Once again she managed to get a seat all to herself, toward the front but not too close to the driver. There was room in the overhead for her suitcase, and for the bag of clothes as well. She could still smell the clothes, even in their new location, but she had the feeling that she’d still be smelling them if she’d chanced leaving them in the trash can. Her nose was full of his scent, and it would take more than distance to clear them. It would take time as well.

She’d bought a novel at the newsstand in the station, but never looked at it again until she was on the bus. Even then she waited until they’d cleared the Phoenix city limits before she switched on the overhead light.

The book was a paperback thriller. Some wild-eyed eco-terrorist, crazy as a bedbug and twice as charming, had raided a secret government laboratory, killed half a dozen scientists, and made off with enough anthrax, plague bacteria, and smallpox virus to depopulate an already troubled planet. And, astonishingly enough, the only person in the world with even a slim chance of stopping this lunatic was a beautiful young FBI agent, the identical twin sister of one of the murdered scientists.

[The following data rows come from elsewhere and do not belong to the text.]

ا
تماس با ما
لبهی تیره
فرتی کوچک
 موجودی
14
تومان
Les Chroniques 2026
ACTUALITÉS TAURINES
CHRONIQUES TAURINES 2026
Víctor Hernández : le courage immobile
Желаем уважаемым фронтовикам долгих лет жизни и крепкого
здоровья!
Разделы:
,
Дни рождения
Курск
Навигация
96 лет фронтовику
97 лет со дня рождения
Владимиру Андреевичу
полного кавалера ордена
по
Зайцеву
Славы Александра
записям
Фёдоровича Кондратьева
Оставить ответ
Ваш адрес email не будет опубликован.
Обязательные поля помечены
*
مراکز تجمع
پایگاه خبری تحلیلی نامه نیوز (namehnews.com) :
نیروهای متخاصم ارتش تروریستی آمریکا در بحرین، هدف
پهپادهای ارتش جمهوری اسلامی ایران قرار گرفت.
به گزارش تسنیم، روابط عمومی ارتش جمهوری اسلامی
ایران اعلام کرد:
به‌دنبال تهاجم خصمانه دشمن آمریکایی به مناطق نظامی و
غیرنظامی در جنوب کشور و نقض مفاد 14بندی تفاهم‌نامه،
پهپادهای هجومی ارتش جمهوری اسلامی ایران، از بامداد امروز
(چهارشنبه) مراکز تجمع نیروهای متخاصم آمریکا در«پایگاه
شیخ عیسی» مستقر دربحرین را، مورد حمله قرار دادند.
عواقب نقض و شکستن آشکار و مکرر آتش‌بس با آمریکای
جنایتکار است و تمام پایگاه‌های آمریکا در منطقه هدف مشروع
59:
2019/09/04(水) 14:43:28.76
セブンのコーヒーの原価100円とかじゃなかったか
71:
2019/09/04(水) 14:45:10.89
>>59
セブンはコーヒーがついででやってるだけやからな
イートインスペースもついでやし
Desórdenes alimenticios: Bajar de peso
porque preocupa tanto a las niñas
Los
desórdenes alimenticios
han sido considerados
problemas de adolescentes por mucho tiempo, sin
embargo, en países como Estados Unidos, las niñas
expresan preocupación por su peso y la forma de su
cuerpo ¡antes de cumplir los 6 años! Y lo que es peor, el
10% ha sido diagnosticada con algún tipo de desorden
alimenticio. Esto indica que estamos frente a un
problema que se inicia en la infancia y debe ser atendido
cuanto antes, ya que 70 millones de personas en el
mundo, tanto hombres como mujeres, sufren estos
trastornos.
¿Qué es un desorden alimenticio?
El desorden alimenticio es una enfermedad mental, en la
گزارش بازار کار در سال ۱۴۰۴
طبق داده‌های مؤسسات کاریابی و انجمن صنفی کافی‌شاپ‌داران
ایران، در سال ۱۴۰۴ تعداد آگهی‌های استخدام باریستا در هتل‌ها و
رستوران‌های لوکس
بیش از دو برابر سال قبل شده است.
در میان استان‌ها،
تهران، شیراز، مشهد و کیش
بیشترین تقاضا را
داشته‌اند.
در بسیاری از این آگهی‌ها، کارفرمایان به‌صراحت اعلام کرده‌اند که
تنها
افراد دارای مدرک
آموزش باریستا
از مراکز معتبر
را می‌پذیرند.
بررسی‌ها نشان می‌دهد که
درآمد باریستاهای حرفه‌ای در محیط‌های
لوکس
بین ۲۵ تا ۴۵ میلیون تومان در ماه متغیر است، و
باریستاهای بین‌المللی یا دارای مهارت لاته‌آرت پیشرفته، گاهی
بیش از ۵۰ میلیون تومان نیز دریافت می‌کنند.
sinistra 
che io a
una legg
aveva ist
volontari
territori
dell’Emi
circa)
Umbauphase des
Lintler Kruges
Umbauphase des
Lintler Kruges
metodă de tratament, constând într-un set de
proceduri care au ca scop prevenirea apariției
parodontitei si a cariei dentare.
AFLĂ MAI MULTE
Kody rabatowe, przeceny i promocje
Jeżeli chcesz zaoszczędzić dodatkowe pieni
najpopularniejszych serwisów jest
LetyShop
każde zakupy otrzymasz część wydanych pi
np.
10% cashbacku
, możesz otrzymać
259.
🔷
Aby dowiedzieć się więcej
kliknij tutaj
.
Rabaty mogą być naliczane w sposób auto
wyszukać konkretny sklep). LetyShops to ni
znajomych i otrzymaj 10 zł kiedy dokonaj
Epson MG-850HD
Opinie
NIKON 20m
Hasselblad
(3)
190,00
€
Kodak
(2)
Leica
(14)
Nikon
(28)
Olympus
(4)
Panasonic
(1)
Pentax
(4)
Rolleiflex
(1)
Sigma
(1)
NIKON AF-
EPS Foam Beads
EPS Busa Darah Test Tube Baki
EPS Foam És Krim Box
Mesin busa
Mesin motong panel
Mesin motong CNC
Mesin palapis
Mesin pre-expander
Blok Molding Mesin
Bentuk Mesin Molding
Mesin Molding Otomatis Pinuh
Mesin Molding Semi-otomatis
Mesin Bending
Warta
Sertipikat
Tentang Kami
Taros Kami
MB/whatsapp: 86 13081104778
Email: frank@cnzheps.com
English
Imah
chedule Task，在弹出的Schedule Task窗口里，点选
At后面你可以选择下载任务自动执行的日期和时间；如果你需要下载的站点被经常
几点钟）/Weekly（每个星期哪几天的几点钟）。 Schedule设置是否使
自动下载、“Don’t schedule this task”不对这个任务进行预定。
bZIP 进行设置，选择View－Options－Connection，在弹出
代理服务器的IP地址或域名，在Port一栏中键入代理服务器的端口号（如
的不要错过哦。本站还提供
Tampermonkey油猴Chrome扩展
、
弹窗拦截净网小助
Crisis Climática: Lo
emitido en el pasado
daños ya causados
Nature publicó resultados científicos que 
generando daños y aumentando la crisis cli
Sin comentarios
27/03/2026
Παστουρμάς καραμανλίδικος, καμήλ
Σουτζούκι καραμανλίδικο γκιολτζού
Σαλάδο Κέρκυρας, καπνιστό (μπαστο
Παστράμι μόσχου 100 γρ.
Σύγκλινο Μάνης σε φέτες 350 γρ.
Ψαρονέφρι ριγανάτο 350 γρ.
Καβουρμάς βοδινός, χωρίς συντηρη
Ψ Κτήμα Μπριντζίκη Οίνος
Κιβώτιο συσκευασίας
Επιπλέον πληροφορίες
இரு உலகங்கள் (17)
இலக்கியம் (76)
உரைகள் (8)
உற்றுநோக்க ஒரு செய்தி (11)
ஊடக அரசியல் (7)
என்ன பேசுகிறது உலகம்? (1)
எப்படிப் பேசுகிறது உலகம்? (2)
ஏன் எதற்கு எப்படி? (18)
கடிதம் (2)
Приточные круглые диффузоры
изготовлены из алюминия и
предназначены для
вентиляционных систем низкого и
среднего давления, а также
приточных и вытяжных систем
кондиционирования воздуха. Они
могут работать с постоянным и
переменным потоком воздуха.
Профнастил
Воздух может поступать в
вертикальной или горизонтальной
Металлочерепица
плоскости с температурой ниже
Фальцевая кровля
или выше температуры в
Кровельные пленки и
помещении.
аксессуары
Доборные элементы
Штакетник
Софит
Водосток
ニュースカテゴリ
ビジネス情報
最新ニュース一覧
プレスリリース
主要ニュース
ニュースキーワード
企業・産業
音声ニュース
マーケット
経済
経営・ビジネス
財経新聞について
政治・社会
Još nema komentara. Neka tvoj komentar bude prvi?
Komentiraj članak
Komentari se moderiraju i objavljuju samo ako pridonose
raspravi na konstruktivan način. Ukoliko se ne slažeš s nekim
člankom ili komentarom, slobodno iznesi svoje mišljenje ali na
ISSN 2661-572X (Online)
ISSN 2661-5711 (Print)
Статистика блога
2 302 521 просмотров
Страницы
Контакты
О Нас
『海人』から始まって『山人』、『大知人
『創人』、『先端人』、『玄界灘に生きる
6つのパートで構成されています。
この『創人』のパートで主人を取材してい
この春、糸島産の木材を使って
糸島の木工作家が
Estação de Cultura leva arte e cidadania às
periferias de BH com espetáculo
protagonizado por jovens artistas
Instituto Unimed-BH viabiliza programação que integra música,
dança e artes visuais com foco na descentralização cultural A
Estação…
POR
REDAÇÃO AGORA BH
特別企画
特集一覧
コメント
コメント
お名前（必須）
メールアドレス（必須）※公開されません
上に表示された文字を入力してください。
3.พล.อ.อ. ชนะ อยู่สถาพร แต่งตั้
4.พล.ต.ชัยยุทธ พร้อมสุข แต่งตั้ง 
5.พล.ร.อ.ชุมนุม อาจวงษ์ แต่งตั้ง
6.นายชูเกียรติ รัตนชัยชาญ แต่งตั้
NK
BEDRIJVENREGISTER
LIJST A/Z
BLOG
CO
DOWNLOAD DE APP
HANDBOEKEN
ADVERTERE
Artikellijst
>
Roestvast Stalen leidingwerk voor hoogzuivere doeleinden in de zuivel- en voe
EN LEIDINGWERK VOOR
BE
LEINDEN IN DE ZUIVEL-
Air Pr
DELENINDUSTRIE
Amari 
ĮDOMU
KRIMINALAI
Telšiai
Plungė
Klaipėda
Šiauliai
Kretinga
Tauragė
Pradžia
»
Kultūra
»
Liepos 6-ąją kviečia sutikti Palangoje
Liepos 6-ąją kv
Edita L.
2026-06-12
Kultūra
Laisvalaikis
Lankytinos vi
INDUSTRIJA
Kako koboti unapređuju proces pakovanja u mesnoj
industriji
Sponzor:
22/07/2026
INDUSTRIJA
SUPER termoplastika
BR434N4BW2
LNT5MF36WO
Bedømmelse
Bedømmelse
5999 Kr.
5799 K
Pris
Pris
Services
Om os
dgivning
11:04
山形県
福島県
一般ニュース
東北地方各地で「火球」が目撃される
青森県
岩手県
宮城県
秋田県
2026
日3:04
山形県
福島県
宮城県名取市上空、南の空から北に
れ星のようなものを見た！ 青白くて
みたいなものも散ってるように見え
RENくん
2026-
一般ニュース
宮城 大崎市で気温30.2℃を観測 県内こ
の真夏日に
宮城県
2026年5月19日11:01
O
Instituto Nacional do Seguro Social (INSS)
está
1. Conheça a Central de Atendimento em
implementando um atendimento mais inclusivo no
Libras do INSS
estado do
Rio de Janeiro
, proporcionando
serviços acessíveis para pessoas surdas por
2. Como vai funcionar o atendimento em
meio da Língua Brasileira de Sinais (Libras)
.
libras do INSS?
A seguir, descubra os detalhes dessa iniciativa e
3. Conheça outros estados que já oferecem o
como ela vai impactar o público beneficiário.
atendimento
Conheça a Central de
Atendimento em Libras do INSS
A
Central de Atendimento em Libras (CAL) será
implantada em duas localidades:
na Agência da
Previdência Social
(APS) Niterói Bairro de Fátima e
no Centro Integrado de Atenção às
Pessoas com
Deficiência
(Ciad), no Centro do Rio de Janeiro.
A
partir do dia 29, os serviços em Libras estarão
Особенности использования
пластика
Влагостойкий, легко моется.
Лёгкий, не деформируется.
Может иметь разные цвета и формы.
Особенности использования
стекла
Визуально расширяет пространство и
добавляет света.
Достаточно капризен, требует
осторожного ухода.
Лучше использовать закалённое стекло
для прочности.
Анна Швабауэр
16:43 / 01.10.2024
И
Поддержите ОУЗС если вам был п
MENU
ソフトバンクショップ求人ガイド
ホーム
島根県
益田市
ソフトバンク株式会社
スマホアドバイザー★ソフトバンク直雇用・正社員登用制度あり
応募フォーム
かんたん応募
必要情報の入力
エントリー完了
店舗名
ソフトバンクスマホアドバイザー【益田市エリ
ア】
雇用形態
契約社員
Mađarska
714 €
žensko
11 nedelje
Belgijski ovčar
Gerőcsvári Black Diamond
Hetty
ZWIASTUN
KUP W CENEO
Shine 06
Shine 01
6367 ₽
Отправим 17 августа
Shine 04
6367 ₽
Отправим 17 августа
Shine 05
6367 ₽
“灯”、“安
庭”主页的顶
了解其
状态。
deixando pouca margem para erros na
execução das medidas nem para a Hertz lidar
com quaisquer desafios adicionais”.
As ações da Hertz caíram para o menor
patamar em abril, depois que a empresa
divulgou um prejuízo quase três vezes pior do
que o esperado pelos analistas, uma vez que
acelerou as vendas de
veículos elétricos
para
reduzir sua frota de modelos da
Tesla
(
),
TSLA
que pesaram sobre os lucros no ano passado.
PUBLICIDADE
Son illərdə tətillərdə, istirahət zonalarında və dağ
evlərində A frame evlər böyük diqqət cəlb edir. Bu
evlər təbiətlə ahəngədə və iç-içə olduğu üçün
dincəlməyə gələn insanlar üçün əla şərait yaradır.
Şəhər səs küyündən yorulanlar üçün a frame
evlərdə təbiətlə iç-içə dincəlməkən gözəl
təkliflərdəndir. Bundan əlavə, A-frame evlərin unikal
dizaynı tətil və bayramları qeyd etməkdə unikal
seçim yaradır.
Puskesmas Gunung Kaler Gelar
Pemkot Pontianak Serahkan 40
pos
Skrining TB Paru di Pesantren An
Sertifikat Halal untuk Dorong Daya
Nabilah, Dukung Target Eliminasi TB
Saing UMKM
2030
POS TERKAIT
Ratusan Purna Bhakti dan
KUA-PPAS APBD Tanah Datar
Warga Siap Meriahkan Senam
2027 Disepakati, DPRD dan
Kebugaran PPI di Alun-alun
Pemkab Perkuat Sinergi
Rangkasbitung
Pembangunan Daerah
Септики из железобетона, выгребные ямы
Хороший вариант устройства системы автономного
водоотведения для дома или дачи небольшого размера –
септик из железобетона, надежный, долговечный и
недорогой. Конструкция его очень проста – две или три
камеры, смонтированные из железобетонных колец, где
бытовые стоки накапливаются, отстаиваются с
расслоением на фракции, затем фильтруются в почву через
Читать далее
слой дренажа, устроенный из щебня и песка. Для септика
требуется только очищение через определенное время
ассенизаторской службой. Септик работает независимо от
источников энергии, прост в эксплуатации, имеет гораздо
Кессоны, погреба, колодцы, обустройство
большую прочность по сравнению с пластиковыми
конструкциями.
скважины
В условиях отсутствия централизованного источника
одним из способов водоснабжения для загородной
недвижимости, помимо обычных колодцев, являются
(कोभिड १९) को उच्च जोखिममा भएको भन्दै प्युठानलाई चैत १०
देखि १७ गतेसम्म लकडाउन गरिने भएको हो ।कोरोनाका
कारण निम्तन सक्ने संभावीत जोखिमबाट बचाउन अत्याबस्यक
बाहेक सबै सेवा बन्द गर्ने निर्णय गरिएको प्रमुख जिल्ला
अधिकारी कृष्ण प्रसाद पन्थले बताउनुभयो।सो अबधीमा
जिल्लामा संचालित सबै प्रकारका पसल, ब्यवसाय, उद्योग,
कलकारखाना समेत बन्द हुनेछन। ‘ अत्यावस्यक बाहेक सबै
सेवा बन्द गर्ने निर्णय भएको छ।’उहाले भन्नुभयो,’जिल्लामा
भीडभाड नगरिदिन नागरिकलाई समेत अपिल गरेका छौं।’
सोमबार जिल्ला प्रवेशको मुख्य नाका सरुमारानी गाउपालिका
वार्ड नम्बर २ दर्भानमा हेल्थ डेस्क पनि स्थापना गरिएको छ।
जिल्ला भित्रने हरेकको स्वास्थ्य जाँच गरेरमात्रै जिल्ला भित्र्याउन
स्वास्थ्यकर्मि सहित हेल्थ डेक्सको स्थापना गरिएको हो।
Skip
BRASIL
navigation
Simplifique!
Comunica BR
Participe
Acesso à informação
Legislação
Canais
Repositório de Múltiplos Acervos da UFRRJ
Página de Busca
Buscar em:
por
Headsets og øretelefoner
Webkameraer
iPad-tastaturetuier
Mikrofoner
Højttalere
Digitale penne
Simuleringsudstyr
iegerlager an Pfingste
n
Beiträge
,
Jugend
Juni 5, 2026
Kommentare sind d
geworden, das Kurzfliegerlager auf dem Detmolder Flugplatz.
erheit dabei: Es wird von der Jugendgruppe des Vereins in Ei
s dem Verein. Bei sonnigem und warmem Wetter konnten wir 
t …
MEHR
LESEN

Well, sure, she thought. These things happen.

She read for a while, dozed for a while, opened her eyes when the bus pulled to a stop in Sedona. Three people got off, two got on. Next stop, Flagstaff.

She’d had one genuine oh-shit moment in the Phoenix bus station. She’d been sitting there, the suitcase at her feet, the bag of clothes beside her, the paperback unopened on her lap, when the room went dead silent, jarring her out of her reverie.

When she turned her head to find out what everyone was looking at, what she saw was a pair of uniformed police officers striding through the entrance. One had a hand on the butt of his holstered pistol.